■ **HOW TO COMPLETE THIS TASK**: In the data below, find each line containing the string "mentoltwist" and return it.

....

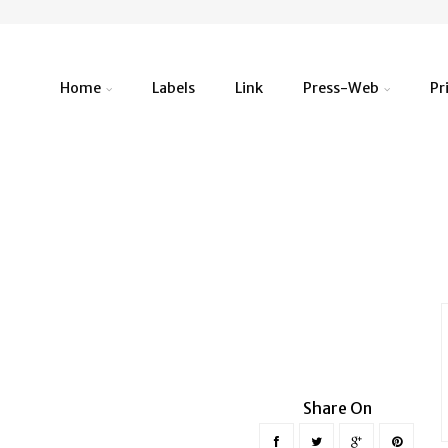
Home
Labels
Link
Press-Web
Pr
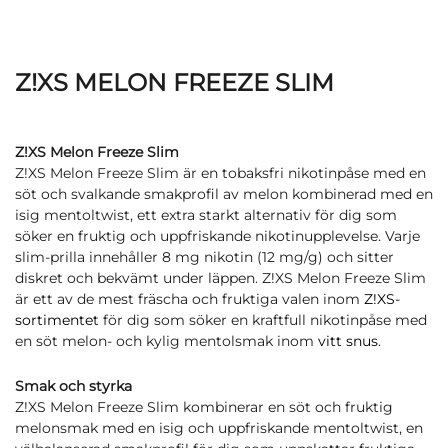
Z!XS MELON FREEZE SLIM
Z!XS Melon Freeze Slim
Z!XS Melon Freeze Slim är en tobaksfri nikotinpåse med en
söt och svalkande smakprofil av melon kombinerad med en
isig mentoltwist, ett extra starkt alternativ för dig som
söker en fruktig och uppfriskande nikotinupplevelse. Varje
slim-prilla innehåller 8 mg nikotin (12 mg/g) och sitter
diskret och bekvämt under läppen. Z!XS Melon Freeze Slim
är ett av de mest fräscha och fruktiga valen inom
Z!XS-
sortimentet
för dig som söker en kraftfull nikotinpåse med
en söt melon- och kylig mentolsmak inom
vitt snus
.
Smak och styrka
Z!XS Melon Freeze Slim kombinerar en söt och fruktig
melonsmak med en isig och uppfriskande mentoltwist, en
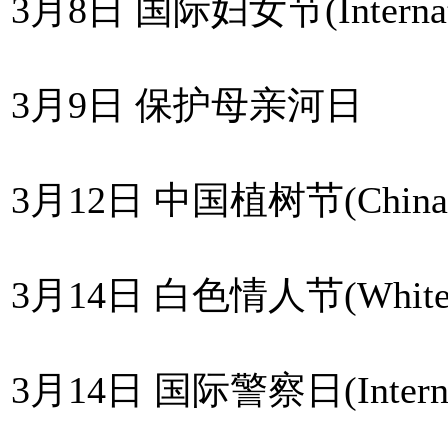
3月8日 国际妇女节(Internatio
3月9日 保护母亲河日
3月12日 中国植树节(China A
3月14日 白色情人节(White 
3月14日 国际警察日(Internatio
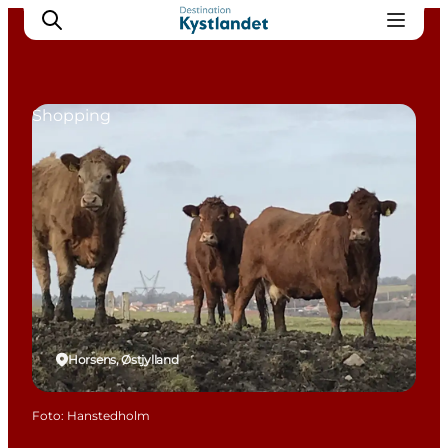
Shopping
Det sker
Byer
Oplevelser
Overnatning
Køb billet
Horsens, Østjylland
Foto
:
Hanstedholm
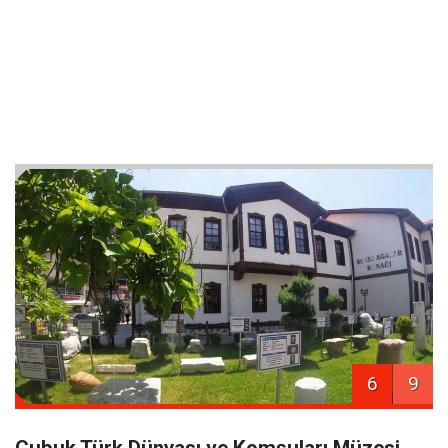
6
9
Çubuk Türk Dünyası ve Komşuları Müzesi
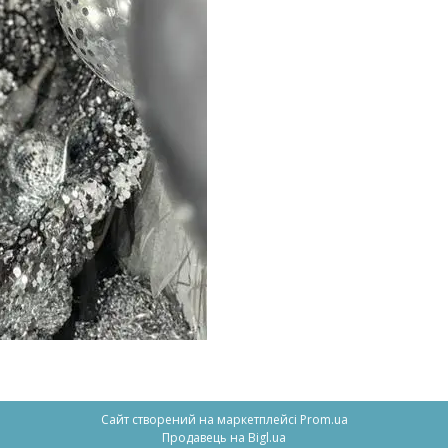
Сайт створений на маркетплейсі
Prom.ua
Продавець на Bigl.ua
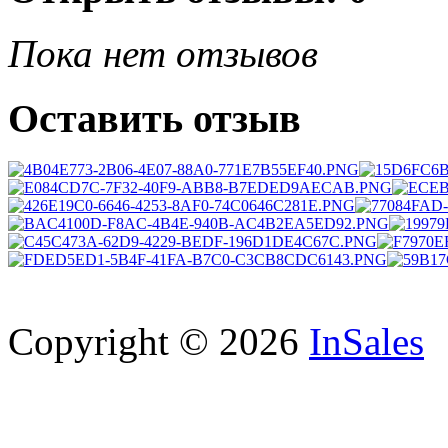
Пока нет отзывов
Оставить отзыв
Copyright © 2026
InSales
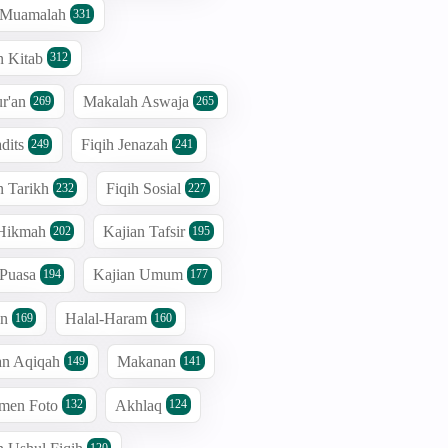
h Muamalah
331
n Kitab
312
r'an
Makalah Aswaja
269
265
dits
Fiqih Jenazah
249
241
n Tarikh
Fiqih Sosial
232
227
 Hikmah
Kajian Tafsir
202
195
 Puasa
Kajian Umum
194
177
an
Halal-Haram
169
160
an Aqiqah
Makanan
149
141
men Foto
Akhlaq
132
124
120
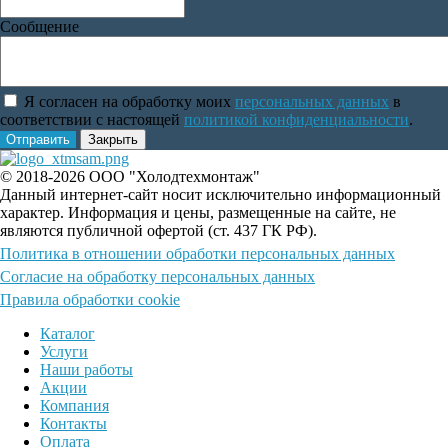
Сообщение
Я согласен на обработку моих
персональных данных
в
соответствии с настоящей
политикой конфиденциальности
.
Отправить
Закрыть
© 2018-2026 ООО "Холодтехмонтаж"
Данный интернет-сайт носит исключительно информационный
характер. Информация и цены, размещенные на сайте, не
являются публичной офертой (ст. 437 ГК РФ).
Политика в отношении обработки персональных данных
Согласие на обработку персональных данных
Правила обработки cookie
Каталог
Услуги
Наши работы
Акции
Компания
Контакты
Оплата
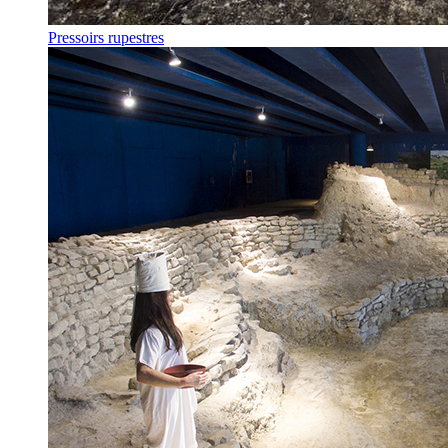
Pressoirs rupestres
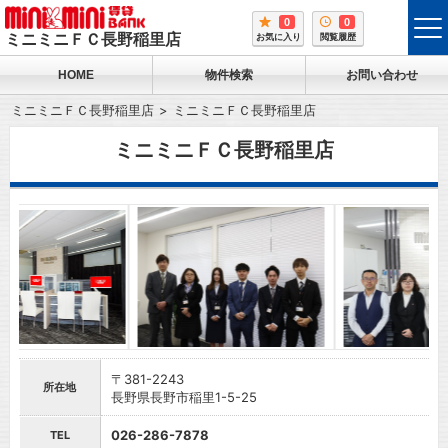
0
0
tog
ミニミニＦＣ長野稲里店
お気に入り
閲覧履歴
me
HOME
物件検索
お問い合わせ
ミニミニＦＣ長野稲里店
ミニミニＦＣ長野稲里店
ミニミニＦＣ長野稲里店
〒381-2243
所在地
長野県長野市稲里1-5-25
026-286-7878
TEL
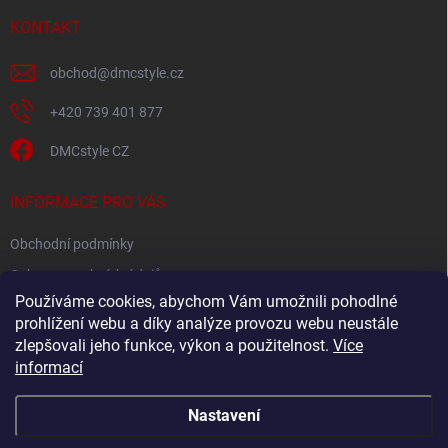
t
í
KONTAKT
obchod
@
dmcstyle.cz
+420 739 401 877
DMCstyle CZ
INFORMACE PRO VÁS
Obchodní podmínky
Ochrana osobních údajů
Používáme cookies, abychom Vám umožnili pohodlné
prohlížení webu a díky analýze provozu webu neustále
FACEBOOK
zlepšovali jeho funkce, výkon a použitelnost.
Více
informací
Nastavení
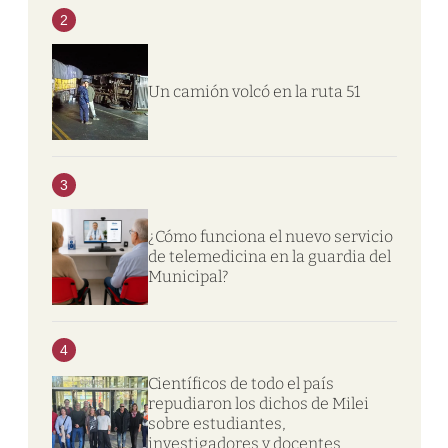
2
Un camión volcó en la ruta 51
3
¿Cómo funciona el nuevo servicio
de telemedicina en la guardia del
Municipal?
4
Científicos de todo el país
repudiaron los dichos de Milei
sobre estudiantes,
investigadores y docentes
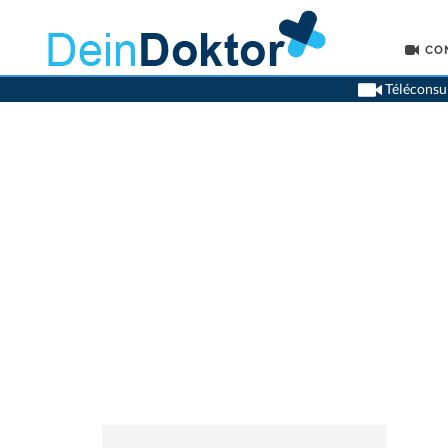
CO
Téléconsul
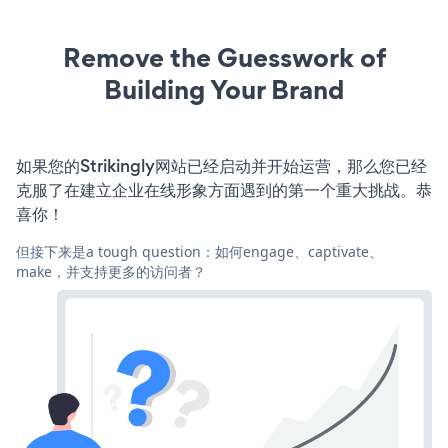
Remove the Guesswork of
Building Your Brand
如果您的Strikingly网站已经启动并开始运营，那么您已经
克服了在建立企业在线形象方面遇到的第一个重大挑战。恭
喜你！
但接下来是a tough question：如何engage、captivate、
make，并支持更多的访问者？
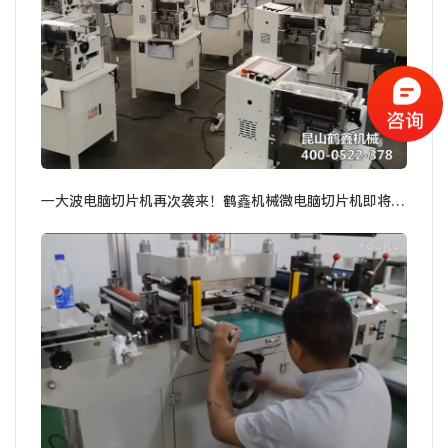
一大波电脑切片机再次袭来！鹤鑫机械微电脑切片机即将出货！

....

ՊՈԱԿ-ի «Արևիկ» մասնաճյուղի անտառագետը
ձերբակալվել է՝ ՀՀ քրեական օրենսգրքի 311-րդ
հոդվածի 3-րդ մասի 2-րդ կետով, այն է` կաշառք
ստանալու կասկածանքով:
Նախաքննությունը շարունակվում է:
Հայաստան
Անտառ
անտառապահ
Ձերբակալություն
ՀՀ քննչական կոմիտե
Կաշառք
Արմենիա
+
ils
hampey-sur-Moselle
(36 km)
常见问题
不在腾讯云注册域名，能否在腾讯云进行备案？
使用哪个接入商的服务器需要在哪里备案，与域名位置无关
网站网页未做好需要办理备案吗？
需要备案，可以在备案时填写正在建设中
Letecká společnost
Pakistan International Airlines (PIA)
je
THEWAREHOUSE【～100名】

....

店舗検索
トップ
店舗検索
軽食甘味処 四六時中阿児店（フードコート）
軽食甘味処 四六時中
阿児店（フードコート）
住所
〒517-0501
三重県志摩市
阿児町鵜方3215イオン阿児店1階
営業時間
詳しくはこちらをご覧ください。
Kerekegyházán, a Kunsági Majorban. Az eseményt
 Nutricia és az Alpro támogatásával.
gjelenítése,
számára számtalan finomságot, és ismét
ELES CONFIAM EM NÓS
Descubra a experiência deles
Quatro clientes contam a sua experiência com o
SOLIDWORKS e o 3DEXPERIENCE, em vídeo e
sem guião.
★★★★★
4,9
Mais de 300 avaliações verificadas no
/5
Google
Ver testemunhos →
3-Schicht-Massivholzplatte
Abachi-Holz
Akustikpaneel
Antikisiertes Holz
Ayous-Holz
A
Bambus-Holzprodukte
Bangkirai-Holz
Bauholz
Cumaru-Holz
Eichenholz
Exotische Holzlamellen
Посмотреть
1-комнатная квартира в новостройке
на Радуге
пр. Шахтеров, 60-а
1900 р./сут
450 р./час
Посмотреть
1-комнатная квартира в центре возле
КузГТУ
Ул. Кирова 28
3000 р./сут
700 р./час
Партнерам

....

■ **SOLVED EXERCISE**:
isig mentoltwist, ett extra starkt alternativ för dig som
melonsmak med en isig och uppfriskande mentoltwist, en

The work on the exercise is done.